Eugene Panich has always been passionate about pushing the boundaries of what is possible. He is a co-founder of Almalence, a team of talented engineers with a track record of creating breakthrough digital signal-processing technologies that changed how images are captured and displayed in consumer devices such as smartphones and VR displays. 

 

 

 

Time: 4:10 – 4:50 pm

Tutorial: Achieving the Visual Turing Test: Integrated Display and Eye Tracking Technologies

 

Mantas Žurauskas

Research and Development Lead for Optical Sensors and Systems 

Meta Reality Labs

 

With AR and VR displays, we aim to deliver visual experiences that are indistinguishable from reality — a bar we call the Visual Turing Test. This sets a high bar for the technology that is being used to deliver the photons to the user’s eyes. The resolution should match the resolution of the human eye for all gaze angles across the entire visual field. The system should account for a standard range of eye accommodation and the interface optics should correct for or be compatible with prescription correction. The dynamic range and peak brightness of the system should meet the levels that can be experienced by the user in real life in both indoor and outdoor environments. The performance for each characteristic can be achieved individually in proof-of-concept bench-top set-ups, but to get the desired level of performance in a wearable device, novel methods for targeted light delivery are needed. Solving this globally is impossible; therefore we seek to solve it locally as a function of eye state.
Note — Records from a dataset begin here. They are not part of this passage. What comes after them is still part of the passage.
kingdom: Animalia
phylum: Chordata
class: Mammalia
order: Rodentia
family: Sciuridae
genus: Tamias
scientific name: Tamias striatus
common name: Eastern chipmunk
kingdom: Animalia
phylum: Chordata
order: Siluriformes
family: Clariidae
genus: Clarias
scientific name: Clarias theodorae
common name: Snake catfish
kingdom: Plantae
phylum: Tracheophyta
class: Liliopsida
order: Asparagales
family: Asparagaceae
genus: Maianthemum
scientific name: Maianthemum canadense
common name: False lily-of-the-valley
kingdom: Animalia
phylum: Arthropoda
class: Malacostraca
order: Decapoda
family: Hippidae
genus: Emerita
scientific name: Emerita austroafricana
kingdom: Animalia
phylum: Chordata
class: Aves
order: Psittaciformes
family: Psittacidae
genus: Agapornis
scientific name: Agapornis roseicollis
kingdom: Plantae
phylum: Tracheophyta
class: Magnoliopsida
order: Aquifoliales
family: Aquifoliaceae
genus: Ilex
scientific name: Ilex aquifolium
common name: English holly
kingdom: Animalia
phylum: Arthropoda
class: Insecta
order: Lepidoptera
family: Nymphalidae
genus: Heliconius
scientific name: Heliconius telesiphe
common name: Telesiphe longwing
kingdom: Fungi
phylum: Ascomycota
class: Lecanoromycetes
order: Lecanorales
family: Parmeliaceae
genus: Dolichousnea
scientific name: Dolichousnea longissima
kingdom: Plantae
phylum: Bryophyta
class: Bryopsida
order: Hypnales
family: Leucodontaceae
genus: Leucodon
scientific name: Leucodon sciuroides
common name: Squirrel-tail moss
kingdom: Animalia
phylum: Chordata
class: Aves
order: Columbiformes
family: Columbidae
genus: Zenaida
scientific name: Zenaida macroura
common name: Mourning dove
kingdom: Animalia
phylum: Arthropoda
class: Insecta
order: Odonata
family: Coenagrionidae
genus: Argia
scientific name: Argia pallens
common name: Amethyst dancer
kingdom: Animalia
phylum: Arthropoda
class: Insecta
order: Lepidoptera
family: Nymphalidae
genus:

Designing such a system will require both continuous knowledge of the eye conditions and the anticipated optical performance under these conditions to effectively correct for the combined system. We anticipate that in the near term the benefit of early integration and co-design of display and eye tracking sub-systems will allow us to make the best possible tradeoffs between performance and system complexity. In the long term, to ensure the efficient use of generated display photons and image-rendering compute, the eye tracking and light delivery will have to converge into a seamless single system. Here we will provide a brief overview of the optimizations space that can be leveraged by combining state-of-the-art display and eye-tracking technology. We will also provide a rationale that supports the need to consider both display and eye-tracking technologies as two inseparable architectural elements of a single light-projection system.

 

Mantas Žurauskas is an optical systems scientist with over 12 years of experience in the research and development of precision imaging and sensing systems. His areas of interest include optical coherence tomography imaging, wavefront sensing, super-resolution microscopy, adaptive optics, and eye tracking. In the past he worked in several research institutions including the University of Illinois at Urbana-Champaign, University of Oxford, University of Kent, and Imperial College London. Prior to joining Meta, he served as a CTO in LiveBx LLC, a microscopy start-up. Currently, Žurauskas is leading the research and development of optical sensors and systems in Meta Reality Labs.